An Elephant in the Room
Having traveled for most of my life, I have numerous stories about motels and hotels. I have been awakened a half dozen times by the hotel fire alarm, but only once was there a real fire. Fortunately, it was in the parking garage and did not destroy my room—but I spent the night sitting on a curb outside in the cold. Several times I have been given keys to rooms that were already occupied by one or more persons, and yes, I walked in on these people! I have slept on every kind of bed including hammocks, extremely hard Asian beds, and even a piece of yellowed foam with no covering.
There are stories of obnoxious, noisy, partying, and just crazy people staying beside me or above me, but I will only share my most recent sleep deprived night. During a visit to southern California recently, I was staying in a Double Tree Hotel in Pomona. After a busy day of meetings, I needed to unwind, so I prepared for bed and started reading a book, “Washington’s Spies.” Just on the brink of falling asleep, I sat up quickly in the bed as it sounded like someone running across my room.
Actually, the noise was coming from the room above me. It sounded like an elephant tromping across the room. I was on the first floor, and I knew my room carpet was laid upon concrete, but the second floor had to be wooden because I could hear every step of someone walking heavily back-and-forth the length of the room. Suddenly, he or she or it started pouncing across the bed as it walked around the room.
I sat down hard on my bed and jumped up and down trying to duplicate the noise from the creaky bed I heard above me--but to no avail. I don’t know how any creature could make that much noise walking. I wondered why it was pacing so much. The pace was not a regular one. It was as if it deliberately chose a different path around the room every 30 seconds. I could not go to sleep.

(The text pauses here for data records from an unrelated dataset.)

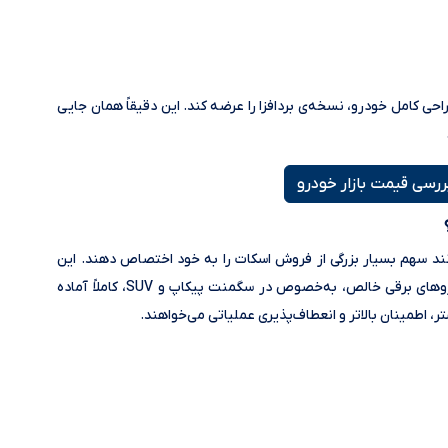
حی کامل خودرو، نسخه‌ی بردافزا را عرضه کند. این دقیقاً همان جایی
ررسی قیمت بازار خودرو
نند سهم بسیار بزرگی از فروش اسکات را به خود اختصاص دهند. این
موضوع یک پیام مهم دارد: بازار هنوز هم برای خودروهای برقی خالص، به‌خصوص در سگمنت پیکاپ و SUV، کاملاً آماده
ر، اطمینان بالاتر و انعطاف‌پذیری عملیاتی می‌خواهند.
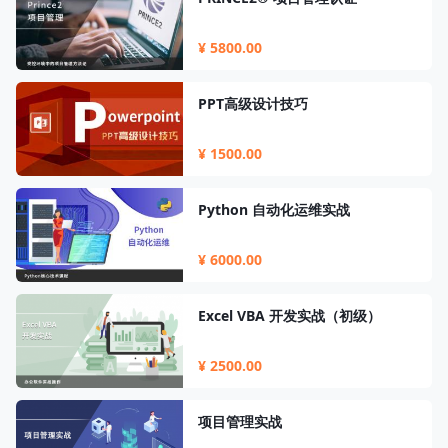
¥ 5800.00
PPT高级设计技巧
¥ 1500.00
Python 自动化运维实战
¥ 6000.00
Excel VBA 开发实战（初级）
¥ 2500.00
项目管理实战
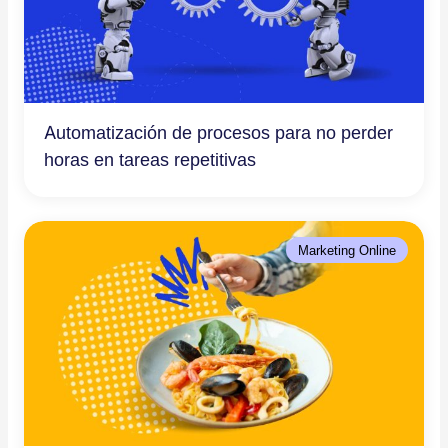
Automatización de procesos para no perder
horas en tareas repetitivas
Marketing Online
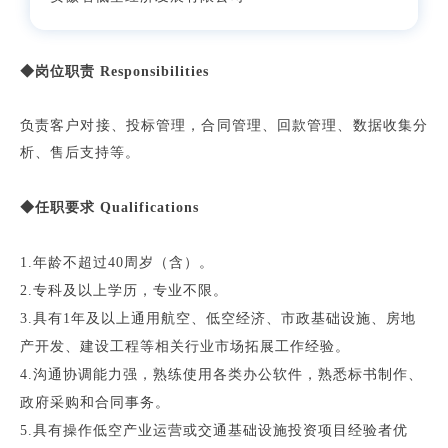
◆岗位职责 Responsibilities
负责客户对接、投标管理，合同管理、回款管理、数据收集分
析、售后支持等。
◆任职要求 Qualifications
1.年龄不超过40周岁（含）。
2.专科及以上学历，专业不限。
3.具有1年及以上通用航空、低空经济、市政基础设施、房地
产开发、建设工程等相关行业市场拓展工作经验。
4.沟通协调能力强，熟练使用各类办公软件，熟悉标书制作、
政府采购和合同事务。
5.具有操作低空产业运营或交通基础设施投资项目经验者优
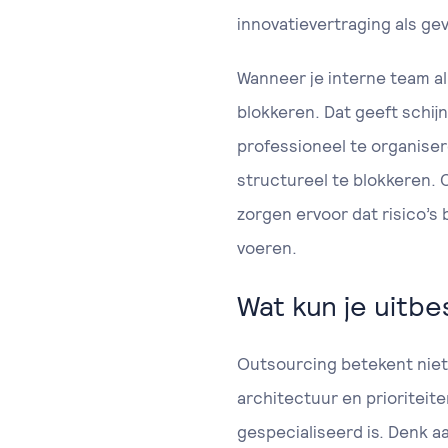
innovatievertraging als ge
Wanneer je interne team al 
blokkeren. Dat geeft schij
professioneel te organisere
structureel te blokkeren.
zorgen ervoor dat risico’s
voeren.
Wat kun je uitb
Outsourcing betekent niet d
architectuur en prioriteite
gespecialiseerd is. Denk a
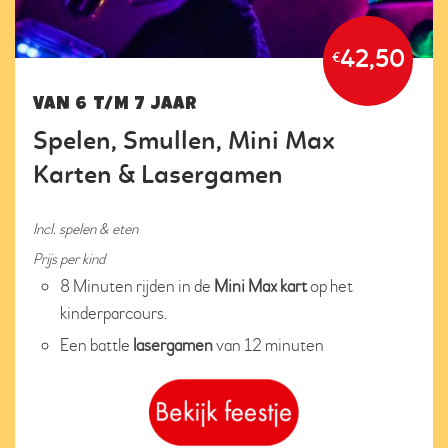
42,50
€
VAN 6 T/M 7 JAAR
Spelen, Smullen, Mini Max
Karten & Lasergamen
Incl. spelen & eten
Prijs per kind
8 Minuten rijden in de
Mini Max kart
op het
kinderparcours.
Een battle
lasergamen
van 12 minuten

I turned on the television thinking that would drown out the noise and make me sleepy. Didn’t work. I tried reading. Didn’t work. I tried holding a pillow over my head but that’s not a good situation in which to go to sleep. I had to wake up at 6 AM, and it was already past midnight.
My human nature wanted me to bang on the ceiling, but I was afraid that some psycho would come down and pound on my door. I thought about going to the front desk and complaining, but I remembered that there was a young lady at the desk, and I did not want her to confront the psycho.
Somehow, I drifted to sleep. During the very short night, I had to go to the bathroom and guess what? The elephant was still in the room, and it was still pacing the floor and the creaky bed.
When I awoke in the morning, IT was still pacing the floor, and I wondered to myself, “Doesn’t this thing above me ever sleep?” My first inclination was to pick up my shoe and stand in the desk chair and bang on the ceiling.
That’s the modus operandi for us as human beings, isn’t it? When someone does something bad to us, we want to do something bad to them. Like someone cutting you off in traffic makes you want to catch up with them and cut them off. Or you learn that someone in your extended family made a snide comment about one of your immediate family, and your reaction is to make a smart remark about someone in their immediate family.
While grabbing my shoe, the Lord brought this to my mind from I Peter: “Put aside all malice and deceit and hypocrisy and envy and slander.” I didn’t bang on the ceiling – although I wanted to really bad!